Wednesday, 1 June 2011

Peter Gabriel 'Sledgehammer'

Chart Peak: 4

YouTube

Hi-ho, it's back to the 1980s we go for the first time in what seems like ages. I've got quite a few eighties albums queued up here, but for now let's wind the clock back a quarter of a century (less a couple of months) with an album that's unique in the entire series for one reason that I shall reveal in due course.

Sleevenotes aren't quite as exciting here as they are the later albums of the 1990s, but let's plunge in to get a flavour of the style, and justify my 99p.
Peter's biggest hit since 'Games Without Frontiers' in March 1980, 'Sledgehammer' made No. 4 for 4 weeks in May/June 1986

Curiously, the notes don't mention the other notable achievement of this single: it was Gabriel's first (and so far only) US Number One single, which of course is one more than he's managed in his home country.

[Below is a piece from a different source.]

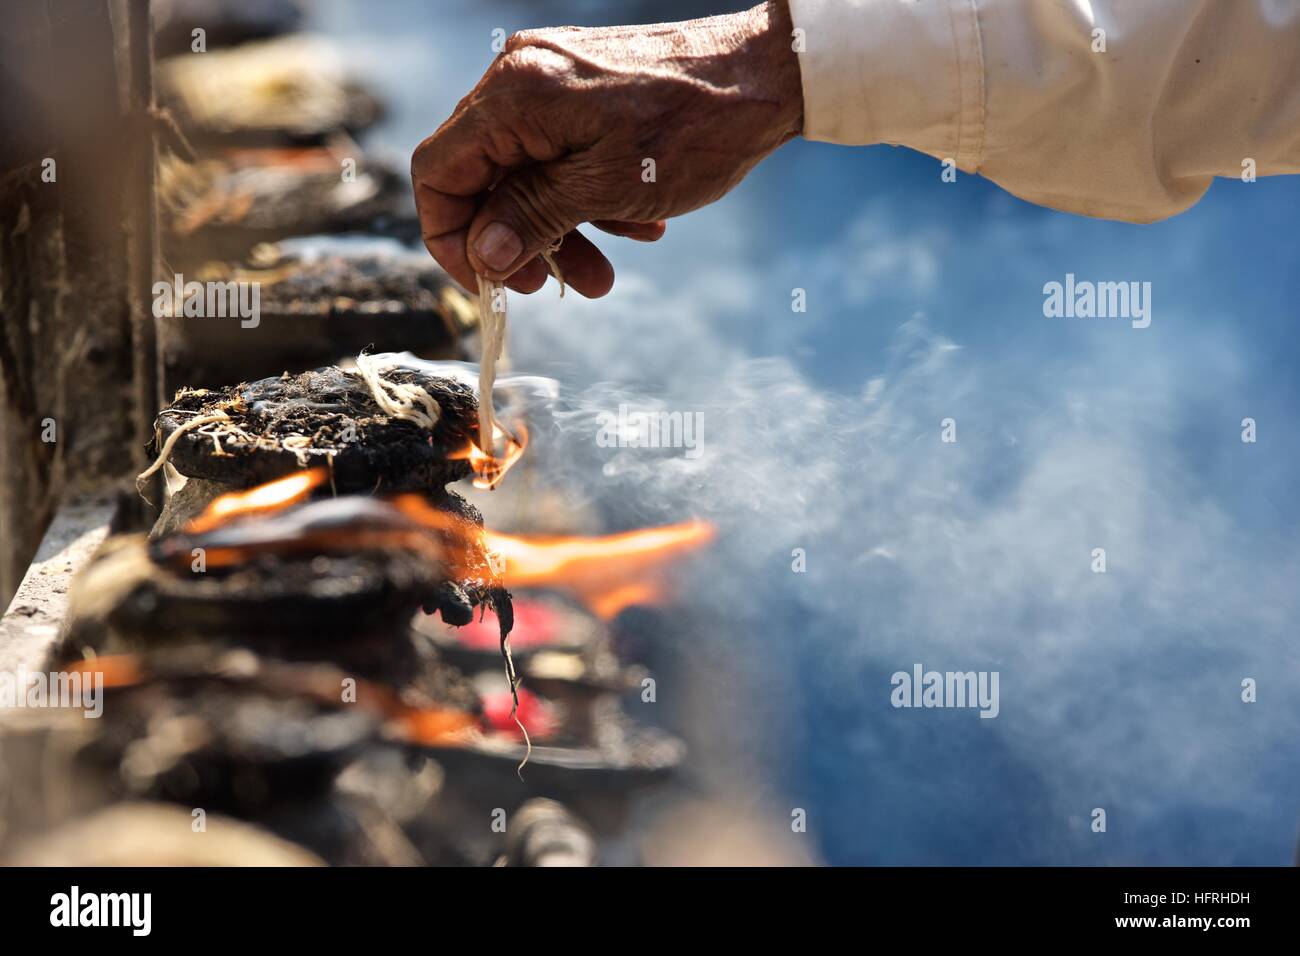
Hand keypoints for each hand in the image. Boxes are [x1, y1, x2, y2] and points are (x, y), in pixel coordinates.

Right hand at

Admittedly, this isn't really a qualification for inclusion on a UK compilation, but it'd seem like a point of interest to buyers. The other thing they don't mention is the video that's surely the first thing many of us think of when this song is mentioned: so much so that I contemplated looking for a YouTube link that didn't include it.
As this blog isn't about videos I don't intend to say much about it except that I do remember seeing a lot of it at the time, exceptionally so for the days when we only had four TV channels. I even remember seeing that bit at the start with the sperms, not that I knew that was what they were when I was eight.

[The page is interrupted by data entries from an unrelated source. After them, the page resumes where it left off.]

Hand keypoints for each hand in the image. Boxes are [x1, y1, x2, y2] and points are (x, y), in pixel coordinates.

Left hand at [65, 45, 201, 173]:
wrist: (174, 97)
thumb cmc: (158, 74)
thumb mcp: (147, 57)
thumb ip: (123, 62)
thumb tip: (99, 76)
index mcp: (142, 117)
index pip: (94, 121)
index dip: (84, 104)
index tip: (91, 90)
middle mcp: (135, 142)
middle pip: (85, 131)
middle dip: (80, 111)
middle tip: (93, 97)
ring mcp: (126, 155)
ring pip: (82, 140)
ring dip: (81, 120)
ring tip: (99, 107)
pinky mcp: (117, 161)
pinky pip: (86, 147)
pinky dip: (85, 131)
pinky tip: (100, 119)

By the same token, I didn't recognise what Gabriel was singing about - the song is a parade of more or less subtle sexual innuendos. Of course, the other effect of being the age I was is that I didn't know who he was, so I didn't expect him to be singing about hobbits or whatever early Genesis songs were supposed to be about. Nor did I know until much more recently that he was initially a reluctant singer who took to songwriting before performance: his vocal on this particular track is impressively direct, and though confident it's more like a soul singer than a rock frontman which makes the lyric rather more palatable. The music beneath it combines elements of jazz, African music and old-fashioned RnB in a way that is, with hindsight, not entirely unlike the sort of thing Talking Heads were doing around the same time. I went through a long phase of not liking this record, even giving away the copy of the single I bought by mistake, but I rather enjoy it now.